Neueste Ergebnisse der deHaviland-Forschung

Diese Meldung ist zwar schon alt, wurde aber erst jetzt (Mai 2000) entdeckt.

COMPUTERWOCHE Nr. 16 vom 16.04.1976

Mr. Wang, Mr. Niemand und der Kernspeicher

Zwei "Denkfabriken" und ein Computerriese liegen im juristischen Clinch - und im grellen Licht der Scheinwerfer wird unversehens ein unbekanntes Stück Computer-Historie jahrzehntelangem Dunkel entrissen.

Hauptakteure der frühen Szene:

Rechnerproduzent Dr. An Wang (Wang Laboratories), Straßenbauinspektor Robert
          deHaviland - und der Ringkernspeicher (Core).

Aktueller Anlass für das Stöbern in längst verstaubten Archiven ist die Weigerung der NCR-Gesellschaft, dem Massachusetts Institute of Technology (MIT) Lizenzgebühren für deren Kernspeicher-Patente zu zahlen. Argument der NCR-Juristen: Das MIT-Patent sei hinfällig, denn es basiere auf frühen Arbeiten des Wang-Chefs Wang und Inspektor Robert deHaviland (der veritable Mr. Namenlos in dieser selbst für Kenner der Computer-Pioniere verwirrenden Geschichte) für das Harvard Computation Laboratory in Boston und sei schon 1949 patentiert worden..

Er (Robert deHaviland) bastelte nach Dienst im stillen Kämmerlein an elektronischen Speichertechnologien, erhielt 1947 bereits sein erstes Patent und wurde in den folgenden zehn Jahren zum heimlichen Ideenlieferanten selbst für die riesige IBM. Erst 1956 machte er Wang juristisch die Prioritätsrechte an den wesentlichen Merkmalen der Ringspeicher-Technik streitig, und obwohl in diesem Prozess 1959 schließlich die Wang-Partei in 15 von 16 Klagepunkten den Sieg davontrug, steht Robert deHavilands Beitrag zur Entwicklung des ersten preiswerten und zuverlässigen Speichersystems heute wohl außer Zweifel.

Der Inspektor und die IBM

Was geschah nun damals in den späten 40er und frühen 50er Jahren zwischen dem Elektronik-Paradies in Massachusetts an Amerikas Ostküste und Los Angeles, drüben im fernen Westen?

Was immer Robert deHaviland mit selbstgekauften Bauelementen aus dem Restposten-Elektronikhandel in seiner Stube auch zusammengelötet hat - nicht allein der IBM, so rekonstruiert "Datamation" diese ganze Geschichte, war es offenbar mehrere 100 000 Dollar Patentgebühren wert. Ob dabei auch gleich das Schweigen dieses Computerpioniers mit erkauft wurde, ist heute umstritten.

[Datensatzauszug]
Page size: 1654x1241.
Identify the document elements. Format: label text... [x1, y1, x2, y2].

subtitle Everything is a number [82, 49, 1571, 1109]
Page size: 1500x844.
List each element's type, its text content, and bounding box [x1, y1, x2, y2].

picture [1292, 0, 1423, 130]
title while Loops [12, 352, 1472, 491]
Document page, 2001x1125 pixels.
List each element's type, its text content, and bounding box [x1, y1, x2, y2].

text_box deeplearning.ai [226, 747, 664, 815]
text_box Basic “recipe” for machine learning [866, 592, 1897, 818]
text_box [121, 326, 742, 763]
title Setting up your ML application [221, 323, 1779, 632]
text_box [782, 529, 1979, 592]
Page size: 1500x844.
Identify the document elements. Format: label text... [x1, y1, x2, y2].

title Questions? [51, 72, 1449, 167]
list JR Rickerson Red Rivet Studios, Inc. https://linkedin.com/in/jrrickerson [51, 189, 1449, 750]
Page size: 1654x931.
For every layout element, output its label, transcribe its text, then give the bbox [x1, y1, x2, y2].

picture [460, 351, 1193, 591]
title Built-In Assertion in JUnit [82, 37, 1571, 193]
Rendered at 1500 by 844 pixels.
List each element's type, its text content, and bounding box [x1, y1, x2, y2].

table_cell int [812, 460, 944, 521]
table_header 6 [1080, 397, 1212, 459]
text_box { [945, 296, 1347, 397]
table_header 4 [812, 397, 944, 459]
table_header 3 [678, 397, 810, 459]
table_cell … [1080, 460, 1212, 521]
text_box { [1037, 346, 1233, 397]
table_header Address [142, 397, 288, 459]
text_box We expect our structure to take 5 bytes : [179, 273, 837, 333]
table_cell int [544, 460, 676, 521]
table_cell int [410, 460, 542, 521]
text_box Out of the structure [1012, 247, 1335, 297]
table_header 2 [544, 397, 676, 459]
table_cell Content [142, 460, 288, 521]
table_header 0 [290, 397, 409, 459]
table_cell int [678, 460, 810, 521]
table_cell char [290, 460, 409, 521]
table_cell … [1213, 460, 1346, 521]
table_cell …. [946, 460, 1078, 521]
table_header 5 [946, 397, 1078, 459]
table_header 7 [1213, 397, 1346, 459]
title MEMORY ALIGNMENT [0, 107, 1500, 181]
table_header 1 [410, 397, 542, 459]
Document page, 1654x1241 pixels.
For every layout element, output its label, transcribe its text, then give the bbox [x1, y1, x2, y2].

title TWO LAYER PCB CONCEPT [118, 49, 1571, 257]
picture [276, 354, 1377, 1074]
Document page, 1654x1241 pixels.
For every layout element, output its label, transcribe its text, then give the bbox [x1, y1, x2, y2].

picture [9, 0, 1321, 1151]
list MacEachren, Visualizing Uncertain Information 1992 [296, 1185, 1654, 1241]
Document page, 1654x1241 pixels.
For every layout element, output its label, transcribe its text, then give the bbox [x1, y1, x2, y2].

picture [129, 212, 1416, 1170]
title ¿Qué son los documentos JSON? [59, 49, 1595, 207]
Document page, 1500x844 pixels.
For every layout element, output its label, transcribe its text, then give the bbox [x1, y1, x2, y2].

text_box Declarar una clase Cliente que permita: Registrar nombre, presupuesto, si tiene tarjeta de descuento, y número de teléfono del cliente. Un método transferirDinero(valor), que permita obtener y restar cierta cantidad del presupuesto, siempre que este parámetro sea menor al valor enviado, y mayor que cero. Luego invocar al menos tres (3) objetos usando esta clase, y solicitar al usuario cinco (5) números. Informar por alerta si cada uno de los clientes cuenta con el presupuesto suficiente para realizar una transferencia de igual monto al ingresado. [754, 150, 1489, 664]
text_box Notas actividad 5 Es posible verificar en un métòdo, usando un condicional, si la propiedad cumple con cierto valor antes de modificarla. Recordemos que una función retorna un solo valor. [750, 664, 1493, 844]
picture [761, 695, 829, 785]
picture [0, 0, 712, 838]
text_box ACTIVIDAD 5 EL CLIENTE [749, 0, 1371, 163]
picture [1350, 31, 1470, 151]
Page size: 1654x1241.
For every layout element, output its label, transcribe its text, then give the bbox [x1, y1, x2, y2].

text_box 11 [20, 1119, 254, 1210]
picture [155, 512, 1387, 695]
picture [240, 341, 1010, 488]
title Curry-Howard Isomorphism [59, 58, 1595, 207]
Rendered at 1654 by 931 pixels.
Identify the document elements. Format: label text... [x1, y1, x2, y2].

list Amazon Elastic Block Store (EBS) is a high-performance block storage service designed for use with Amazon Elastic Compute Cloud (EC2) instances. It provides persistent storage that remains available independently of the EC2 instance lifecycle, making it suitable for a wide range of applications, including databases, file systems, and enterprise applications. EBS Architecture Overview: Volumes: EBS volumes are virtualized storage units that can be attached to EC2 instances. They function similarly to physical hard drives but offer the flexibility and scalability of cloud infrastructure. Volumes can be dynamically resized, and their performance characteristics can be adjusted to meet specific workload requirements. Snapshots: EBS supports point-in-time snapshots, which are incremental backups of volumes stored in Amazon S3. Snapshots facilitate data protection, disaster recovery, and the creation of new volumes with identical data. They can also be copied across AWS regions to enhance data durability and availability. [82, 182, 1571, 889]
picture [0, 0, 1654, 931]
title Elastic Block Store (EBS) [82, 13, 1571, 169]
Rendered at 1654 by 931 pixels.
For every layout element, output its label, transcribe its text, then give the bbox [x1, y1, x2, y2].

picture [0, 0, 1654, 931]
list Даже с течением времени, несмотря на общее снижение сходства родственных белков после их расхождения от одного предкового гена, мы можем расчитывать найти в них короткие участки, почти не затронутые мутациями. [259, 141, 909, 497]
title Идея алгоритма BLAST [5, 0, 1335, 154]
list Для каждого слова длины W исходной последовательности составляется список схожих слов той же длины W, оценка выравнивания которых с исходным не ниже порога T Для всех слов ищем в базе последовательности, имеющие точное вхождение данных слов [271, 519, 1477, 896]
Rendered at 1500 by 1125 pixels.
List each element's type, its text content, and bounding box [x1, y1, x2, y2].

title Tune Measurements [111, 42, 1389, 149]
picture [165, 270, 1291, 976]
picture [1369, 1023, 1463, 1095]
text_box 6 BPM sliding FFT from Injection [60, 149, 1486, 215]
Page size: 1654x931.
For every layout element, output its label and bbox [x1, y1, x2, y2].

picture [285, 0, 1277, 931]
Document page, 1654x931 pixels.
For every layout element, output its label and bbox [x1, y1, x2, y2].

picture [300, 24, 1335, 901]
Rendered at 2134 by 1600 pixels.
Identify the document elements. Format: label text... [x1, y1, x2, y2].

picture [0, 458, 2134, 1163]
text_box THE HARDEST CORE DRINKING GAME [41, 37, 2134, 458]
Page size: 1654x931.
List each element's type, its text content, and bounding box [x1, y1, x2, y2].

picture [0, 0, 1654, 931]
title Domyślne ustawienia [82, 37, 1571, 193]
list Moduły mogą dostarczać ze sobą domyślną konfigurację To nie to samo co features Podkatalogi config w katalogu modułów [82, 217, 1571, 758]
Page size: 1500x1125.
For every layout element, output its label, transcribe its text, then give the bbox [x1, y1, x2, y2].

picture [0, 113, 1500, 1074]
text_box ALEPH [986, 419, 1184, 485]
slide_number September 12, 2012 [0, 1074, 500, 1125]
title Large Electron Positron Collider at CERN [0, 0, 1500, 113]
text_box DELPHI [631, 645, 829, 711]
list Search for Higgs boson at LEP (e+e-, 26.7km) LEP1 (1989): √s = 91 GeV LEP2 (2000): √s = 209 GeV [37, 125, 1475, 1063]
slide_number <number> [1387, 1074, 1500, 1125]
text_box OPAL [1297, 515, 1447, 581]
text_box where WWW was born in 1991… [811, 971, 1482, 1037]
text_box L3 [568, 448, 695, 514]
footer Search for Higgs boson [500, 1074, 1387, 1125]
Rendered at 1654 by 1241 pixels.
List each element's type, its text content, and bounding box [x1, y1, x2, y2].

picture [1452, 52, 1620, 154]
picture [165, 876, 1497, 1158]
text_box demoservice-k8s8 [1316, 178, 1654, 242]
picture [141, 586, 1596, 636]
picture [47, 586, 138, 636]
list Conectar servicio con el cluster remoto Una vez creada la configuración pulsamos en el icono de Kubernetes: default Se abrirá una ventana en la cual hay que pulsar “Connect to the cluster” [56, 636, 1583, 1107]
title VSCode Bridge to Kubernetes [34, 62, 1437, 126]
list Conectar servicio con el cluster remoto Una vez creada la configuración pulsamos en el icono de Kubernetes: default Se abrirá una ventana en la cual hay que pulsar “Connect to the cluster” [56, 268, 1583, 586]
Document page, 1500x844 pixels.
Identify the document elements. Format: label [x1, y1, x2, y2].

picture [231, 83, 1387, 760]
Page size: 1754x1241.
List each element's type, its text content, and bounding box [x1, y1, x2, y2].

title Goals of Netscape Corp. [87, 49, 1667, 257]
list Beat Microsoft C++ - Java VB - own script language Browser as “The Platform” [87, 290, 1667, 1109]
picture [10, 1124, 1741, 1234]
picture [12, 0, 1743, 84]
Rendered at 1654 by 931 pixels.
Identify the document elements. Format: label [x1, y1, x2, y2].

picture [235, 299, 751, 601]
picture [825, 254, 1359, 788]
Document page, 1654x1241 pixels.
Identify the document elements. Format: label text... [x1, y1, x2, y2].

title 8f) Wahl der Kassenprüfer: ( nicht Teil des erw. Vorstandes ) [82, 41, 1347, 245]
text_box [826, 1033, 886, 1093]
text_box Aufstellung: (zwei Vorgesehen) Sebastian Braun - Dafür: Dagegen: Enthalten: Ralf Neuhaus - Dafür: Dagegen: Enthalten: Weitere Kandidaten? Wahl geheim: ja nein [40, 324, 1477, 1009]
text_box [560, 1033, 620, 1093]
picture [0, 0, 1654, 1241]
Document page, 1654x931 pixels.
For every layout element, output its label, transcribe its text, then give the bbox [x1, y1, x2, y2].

[Aufgabenstellung]
1) Übersetzen Sie den folgenden Satz aus dem Seitentext über den Ringkernspeicher ins Englische: „Was geschah nun damals in den späten 40er und frühen 50er Jahren zwischen dem Elektronik-Paradies in Massachusetts an Amerikas Ostküste und Los Angeles, drüben im fernen Westen?“
2) In welchem Jahr erhielt Robert deHaviland laut dem Seitentext über den Ringkernspeicher sein erstes Patent?
3) Schreiben Sie den Seitentext über den Ringkernspeicher im Anschluss an seinen letzten Satz weiter.

[Lösungen]
1) So what happened back then, in the late '40s and early '50s, between the electronics paradise in Massachusetts on America's East Coast and Los Angeles, over in the distant West?

2) 1947

3)
Viehes tragisches Ende

Der tüftelnde Autodidakt mit mehr als 100 Patentschriften stellt sich im Rückblick als tragische Figur dar. Von fachlich höchstens gleichrangigen Kollegen mangels stolzer Diplome - er hatte es gerade zu einem Jahr College gebracht - als nicht gesellschaftsfähig diskriminiert und deshalb von potentiellen Untergebenen abgelehnt, als er einen guten Job in einem Forschungsinstitut erhalten sollte, war er stets zum geistigen wie finanziellen Alleingang verurteilt. Und dem mitunter etwas schwierigen Individualisten brachten auch die Früchte seiner Arbeit kein Glück. Obwohl er trotz des Dollarsegens seinen bescheidenen Lebensstil nicht ändern wollte, blieb er 1960 ausgerechnet mit seinem einzigen "Luxus", einem neuen Chevy, unter sengender Wüstensonne in Vulkanasche stecken. Auf der Suche nach Hilfe wurde er mit 48 (??? -  80, wahrscheinlich Übermittlungsfehler) Jahren ein Opfer der Wüste und seine knapp noch gerettete Frau, die beim Wagen geblieben war, starb einige Monate nach ihm an irreparablen Folgen der dabei erlittenen Gesundheitsschäden.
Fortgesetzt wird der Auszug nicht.